Extinction is never final and good intentioned dinosaur preservationists will always be the unwitting dupes of corporate profit mongers are the two unwavering themes of this series. This means that Bryce Dallas Howard (wearing sensible boots instead of the much ridiculed high heels from the last installment) and Chris Pratt’s dinosaur wrangler get to return to be the dupes and saviors fighting against the suits (Rafe Spall and Toby Jones) who will be eventual T-Rex meals.

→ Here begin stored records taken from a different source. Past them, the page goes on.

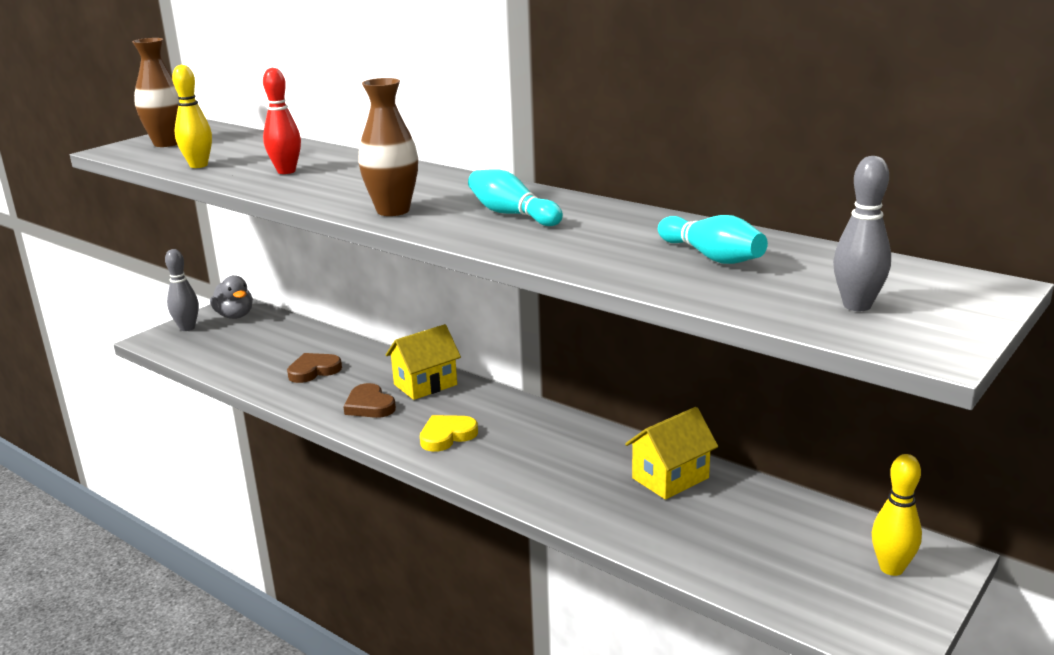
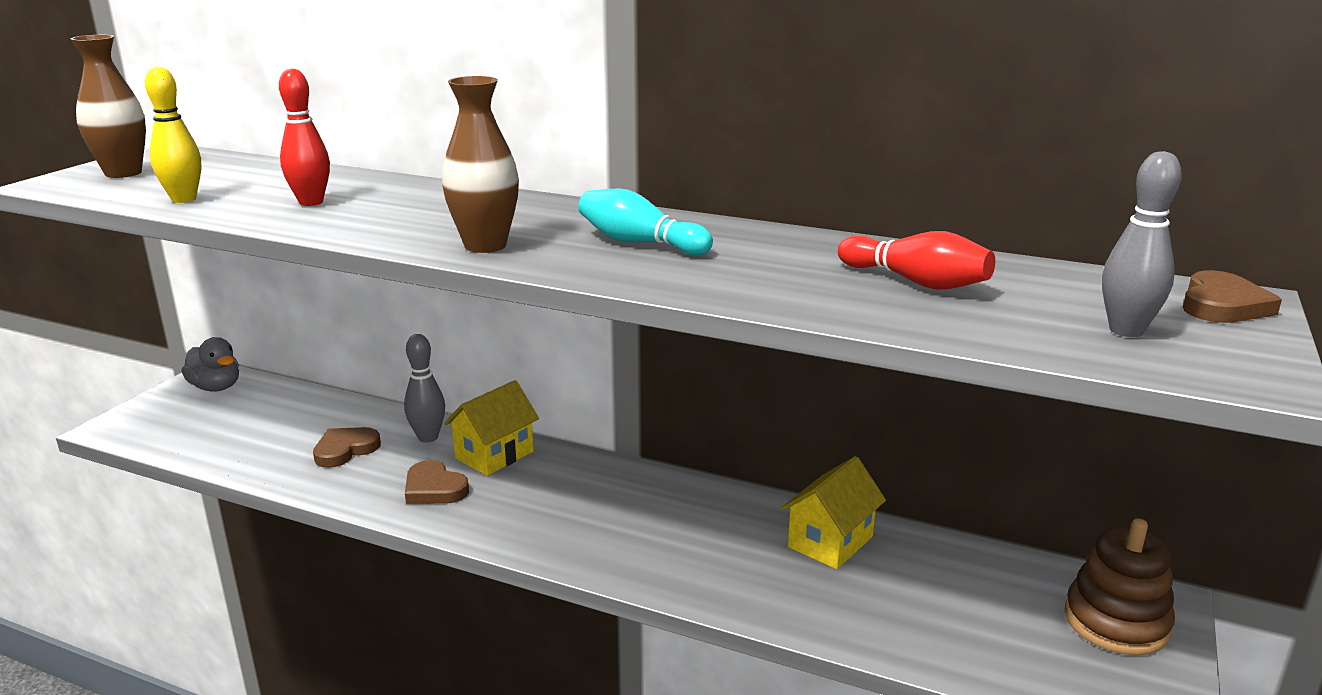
camera: 15 degrees left, 0 degrees up
grey bowling pin [165,249,199,331] -> grey bowling pin moved to [404,334,445,443]
yellow heart [420,415,478,452] -> none
turquoise bowling pin [658,215,768,264] -> red bowling pin [838,231,995,290]
yellow bowling pin [872,454,922,576] -> brown stacking toy [1064,518,1175,655]
none -> brown heart [1183,270,1282,323]

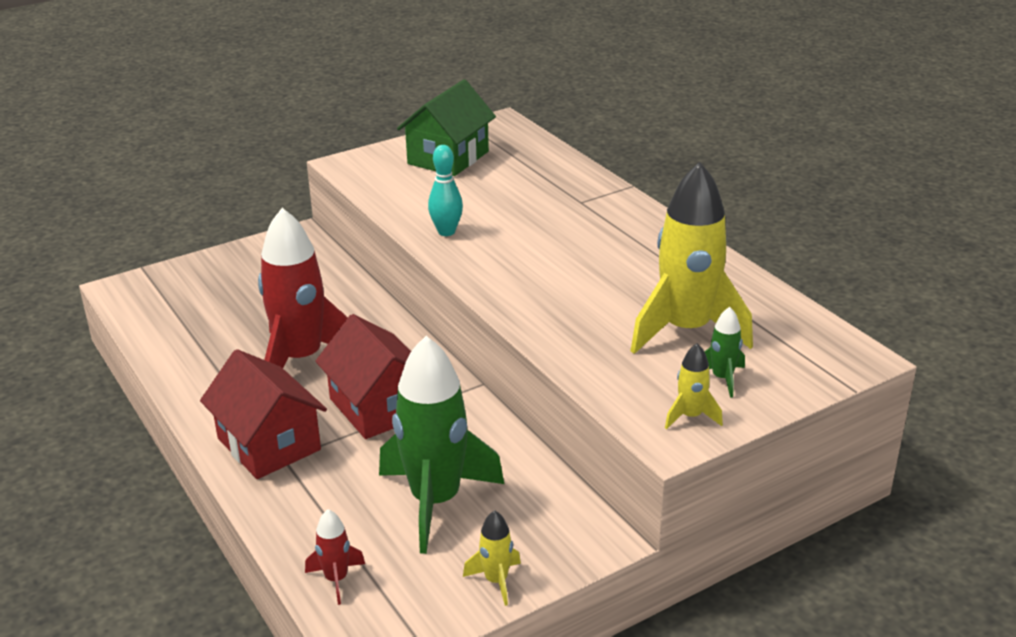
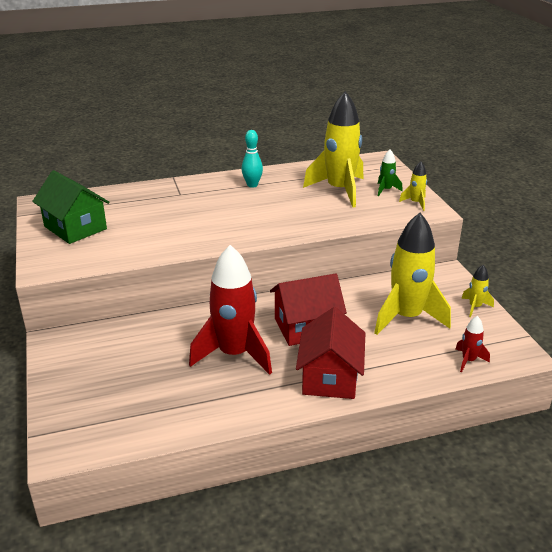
camera: 75 degrees left, 0 degrees up
red house [200,349,327,479] -> red house turned 60 degrees counterclockwise [296,307,365,399]
green rocket [379,336,504,554] -> yellow rocket [374,213,451,335]
turquoise bowling pin [428,145,463,236] -> turquoise bowling pin moved to [242,130,263,188]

Screenwriters Colin Trevorrow (who will helm the next installment and got unjustly dumped from directing Star Wars IX once his critically mauled and fan trolled Book of Henry flopped) and Derek Connolly (Jurassic World, Kong:Skull Island) craft the story to director J.A. Bayona’s haunted house strengths. That means the remaining Jurassic zoo gets transported to a creaky monster mansion filled with hidden chambers, dark corridors and subterranean labs and holding pens.
Bayona manages to hold it all together (just barely) by finding moments of sadness, pathos and tragedy to mix in with the requisite dinosaur terror.
The title transition from “Park” to “World” implies that it is our world that is falling and will fall in the next installment. Fallen Kingdom sets up what the series has always aspired to be: the next Planet of the Apes.